Problem to solve: Convert the lines of the entries below, from the line containing "common name: Glistening ink-cap" through the line containing "scientific name: Macrurocampa marthesia", into a numbered list, leaving out any blank lines.

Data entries
========================================================================

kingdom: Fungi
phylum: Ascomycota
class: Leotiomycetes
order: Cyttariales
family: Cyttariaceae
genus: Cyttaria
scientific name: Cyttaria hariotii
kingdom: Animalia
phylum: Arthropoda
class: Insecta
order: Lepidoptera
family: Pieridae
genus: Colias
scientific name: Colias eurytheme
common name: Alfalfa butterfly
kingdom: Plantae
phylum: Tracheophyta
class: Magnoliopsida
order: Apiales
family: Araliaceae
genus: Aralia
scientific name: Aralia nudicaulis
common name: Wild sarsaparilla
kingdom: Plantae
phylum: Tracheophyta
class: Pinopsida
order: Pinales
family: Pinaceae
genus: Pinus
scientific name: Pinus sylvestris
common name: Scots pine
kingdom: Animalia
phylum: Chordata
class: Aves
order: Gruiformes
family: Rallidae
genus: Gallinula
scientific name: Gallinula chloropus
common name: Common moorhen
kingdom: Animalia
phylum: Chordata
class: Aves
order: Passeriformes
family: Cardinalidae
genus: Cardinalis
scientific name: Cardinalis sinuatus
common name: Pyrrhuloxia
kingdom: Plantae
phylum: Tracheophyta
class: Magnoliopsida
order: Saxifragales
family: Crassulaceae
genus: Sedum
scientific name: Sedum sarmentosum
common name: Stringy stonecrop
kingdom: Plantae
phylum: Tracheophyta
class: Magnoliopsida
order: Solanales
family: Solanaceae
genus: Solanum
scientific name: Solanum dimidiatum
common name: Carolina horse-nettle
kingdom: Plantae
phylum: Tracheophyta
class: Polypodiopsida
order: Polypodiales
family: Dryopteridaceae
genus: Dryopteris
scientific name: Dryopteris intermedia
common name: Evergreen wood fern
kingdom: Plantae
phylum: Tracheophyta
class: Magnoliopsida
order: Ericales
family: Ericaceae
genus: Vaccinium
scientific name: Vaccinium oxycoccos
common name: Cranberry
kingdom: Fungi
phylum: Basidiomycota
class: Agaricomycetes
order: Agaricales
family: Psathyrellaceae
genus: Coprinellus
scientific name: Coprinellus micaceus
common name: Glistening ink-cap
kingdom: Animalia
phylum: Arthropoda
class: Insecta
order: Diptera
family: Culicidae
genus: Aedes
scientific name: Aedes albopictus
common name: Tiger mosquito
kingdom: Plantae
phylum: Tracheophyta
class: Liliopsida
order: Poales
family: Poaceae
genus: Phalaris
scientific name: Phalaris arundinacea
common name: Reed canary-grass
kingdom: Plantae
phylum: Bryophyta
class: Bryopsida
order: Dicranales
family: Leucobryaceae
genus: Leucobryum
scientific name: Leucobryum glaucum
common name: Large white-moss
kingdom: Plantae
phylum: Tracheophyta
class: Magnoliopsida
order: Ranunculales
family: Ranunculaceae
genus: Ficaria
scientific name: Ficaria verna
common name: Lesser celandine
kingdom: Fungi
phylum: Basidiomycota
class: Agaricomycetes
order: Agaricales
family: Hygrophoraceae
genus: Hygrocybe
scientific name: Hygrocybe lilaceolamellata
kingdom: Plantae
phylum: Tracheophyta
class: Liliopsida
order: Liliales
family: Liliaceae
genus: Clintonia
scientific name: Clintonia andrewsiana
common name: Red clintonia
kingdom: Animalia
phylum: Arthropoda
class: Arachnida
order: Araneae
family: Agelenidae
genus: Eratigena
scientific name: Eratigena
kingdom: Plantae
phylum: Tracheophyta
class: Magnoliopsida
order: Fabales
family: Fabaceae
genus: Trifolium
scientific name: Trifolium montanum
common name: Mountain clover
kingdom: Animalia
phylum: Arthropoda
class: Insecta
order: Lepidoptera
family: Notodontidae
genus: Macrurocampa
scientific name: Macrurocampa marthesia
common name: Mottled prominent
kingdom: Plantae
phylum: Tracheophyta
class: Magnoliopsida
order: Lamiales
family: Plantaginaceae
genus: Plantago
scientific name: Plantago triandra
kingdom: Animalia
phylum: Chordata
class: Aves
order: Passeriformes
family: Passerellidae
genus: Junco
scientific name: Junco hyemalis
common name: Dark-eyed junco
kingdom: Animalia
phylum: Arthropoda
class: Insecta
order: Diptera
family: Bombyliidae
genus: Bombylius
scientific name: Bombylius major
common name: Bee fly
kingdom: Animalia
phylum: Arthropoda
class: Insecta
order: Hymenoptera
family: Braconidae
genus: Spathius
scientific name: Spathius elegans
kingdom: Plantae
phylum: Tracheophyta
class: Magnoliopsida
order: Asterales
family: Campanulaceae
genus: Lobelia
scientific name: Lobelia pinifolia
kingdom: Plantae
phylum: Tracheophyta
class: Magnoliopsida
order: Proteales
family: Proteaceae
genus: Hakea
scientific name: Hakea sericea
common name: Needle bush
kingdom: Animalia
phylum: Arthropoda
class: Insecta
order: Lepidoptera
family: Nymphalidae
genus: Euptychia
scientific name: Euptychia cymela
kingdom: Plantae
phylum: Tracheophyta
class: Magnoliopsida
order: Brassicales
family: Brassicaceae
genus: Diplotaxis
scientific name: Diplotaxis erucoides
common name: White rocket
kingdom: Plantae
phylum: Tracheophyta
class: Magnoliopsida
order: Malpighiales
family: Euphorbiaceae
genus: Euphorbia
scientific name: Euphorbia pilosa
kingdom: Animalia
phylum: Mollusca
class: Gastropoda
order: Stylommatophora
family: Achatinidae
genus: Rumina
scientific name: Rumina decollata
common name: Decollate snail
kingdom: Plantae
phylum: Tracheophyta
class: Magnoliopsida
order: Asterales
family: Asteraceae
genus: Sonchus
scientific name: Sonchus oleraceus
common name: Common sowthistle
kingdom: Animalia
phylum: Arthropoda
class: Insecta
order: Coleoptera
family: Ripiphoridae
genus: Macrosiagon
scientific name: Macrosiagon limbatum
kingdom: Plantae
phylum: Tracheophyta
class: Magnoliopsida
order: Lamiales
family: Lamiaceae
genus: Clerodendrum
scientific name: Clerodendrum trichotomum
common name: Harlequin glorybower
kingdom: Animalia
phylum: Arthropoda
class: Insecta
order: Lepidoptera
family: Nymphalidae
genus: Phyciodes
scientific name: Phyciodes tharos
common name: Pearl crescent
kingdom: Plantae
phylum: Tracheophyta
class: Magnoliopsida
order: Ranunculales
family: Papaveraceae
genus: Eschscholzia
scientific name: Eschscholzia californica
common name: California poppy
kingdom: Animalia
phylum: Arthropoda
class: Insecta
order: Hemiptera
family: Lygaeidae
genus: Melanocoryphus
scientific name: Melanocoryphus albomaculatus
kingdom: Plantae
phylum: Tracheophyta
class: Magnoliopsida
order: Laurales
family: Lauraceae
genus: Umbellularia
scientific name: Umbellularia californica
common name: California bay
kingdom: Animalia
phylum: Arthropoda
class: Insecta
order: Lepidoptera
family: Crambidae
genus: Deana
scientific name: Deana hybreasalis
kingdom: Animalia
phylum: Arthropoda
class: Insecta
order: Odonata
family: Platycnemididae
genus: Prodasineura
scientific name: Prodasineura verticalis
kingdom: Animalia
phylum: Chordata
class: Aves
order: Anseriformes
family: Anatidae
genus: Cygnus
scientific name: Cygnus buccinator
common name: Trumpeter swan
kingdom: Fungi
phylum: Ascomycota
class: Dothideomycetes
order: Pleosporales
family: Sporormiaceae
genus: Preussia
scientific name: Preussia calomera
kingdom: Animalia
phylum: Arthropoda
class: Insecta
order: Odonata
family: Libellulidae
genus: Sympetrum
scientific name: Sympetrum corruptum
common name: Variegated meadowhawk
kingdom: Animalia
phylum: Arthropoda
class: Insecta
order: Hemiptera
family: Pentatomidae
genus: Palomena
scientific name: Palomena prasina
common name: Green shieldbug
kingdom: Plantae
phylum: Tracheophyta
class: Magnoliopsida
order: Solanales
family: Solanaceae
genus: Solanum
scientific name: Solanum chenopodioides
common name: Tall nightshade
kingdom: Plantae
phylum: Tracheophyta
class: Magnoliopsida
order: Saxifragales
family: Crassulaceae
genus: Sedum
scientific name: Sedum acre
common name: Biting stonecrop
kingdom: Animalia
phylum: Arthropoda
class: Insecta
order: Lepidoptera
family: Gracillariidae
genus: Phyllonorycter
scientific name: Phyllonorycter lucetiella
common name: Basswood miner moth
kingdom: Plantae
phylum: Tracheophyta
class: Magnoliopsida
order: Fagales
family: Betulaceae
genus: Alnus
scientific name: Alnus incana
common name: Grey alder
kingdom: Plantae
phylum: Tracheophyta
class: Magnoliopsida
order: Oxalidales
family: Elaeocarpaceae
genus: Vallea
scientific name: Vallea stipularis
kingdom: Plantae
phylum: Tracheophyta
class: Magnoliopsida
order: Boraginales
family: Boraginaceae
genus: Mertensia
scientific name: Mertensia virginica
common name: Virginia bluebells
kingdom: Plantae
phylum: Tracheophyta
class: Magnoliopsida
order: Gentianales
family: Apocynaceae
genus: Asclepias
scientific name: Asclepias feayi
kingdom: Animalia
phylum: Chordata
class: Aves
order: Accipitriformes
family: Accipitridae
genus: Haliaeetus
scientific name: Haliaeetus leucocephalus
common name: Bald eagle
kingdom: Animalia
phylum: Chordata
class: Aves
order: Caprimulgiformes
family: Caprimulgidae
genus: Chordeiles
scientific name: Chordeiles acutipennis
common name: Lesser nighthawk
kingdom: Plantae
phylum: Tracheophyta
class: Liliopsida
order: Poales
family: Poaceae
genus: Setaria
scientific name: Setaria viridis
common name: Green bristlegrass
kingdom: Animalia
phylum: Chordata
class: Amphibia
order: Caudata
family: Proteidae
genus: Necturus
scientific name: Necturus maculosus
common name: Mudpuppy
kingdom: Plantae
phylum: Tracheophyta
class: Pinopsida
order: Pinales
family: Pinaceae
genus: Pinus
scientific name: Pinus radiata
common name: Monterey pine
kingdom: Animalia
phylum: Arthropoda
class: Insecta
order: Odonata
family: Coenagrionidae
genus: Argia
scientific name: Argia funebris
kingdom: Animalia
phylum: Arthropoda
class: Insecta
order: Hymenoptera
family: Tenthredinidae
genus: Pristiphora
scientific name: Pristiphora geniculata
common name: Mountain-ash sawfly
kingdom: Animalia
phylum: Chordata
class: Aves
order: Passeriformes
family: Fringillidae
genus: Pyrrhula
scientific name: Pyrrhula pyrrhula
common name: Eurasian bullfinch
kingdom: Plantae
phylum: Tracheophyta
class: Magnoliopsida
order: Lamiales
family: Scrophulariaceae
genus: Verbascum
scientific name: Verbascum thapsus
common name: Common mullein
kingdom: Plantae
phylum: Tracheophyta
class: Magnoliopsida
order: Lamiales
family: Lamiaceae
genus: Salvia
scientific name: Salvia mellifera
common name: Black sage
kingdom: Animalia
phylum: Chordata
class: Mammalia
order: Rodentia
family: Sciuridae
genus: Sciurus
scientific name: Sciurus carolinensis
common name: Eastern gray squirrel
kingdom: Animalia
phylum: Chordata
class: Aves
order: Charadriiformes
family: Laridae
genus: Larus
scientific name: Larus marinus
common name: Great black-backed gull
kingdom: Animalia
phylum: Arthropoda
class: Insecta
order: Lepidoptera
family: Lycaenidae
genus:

========================================================================

Solved exercise:
1. common name: Glistening ink-cap
2. kingdom: Animalia
3. phylum: Arthropoda
4. class: Insecta
5. order: Diptera
6. family: Culicidae
7. genus: Aedes
8. scientific name: Aedes albopictus
9. common name: Tiger mosquito
10. kingdom: Plantae
11. phylum: Tracheophyta
12. class: Liliopsida
13. order: Poales
14. family: Poaceae
15. genus: Phalaris
16. scientific name: Phalaris arundinacea
17. common name: Reed canary-grass
18. kingdom: Plantae
19. phylum: Bryophyta
20. class: Bryopsida
21. order: Dicranales
22. family: Leucobryaceae
23. genus: Leucobryum
24. scientific name: Leucobryum glaucum
25. common name: Large white-moss
26. kingdom: Plantae
27. phylum: Tracheophyta
28. class: Magnoliopsida
29. order: Ranunculales
30. family: Ranunculaceae
31. genus: Ficaria
32. scientific name: Ficaria verna
33. common name: Lesser celandine
34. kingdom: Fungi
35. phylum: Basidiomycota
36. class: Agaricomycetes
37. order: Agaricales
38. family: Hygrophoraceae
39. genus: Hygrocybe
40. scientific name: Hygrocybe lilaceolamellata
41. kingdom: Plantae
42. phylum: Tracheophyta
43. class: Liliopsida
44. order: Liliales
45. family: Liliaceae
46. genus: Clintonia
47. scientific name: Clintonia andrewsiana
48. common name: Red clintonia
49. kingdom: Animalia
50. phylum: Arthropoda
51. class: Arachnida
52. order: Araneae
53. family: Agelenidae
54. genus: Eratigena
55. scientific name: Eratigena
56. kingdom: Plantae
57. phylum: Tracheophyta
58. class: Magnoliopsida
59. order: Fabales
60. family: Fabaceae
61. genus: Trifolium
62. scientific name: Trifolium montanum
63. common name: Mountain clover
64. kingdom: Animalia
65. phylum: Arthropoda
66. class: Insecta
67. order: Lepidoptera
68. family: Notodontidae
69. genus: Macrurocampa
70. scientific name: Macrurocampa marthesia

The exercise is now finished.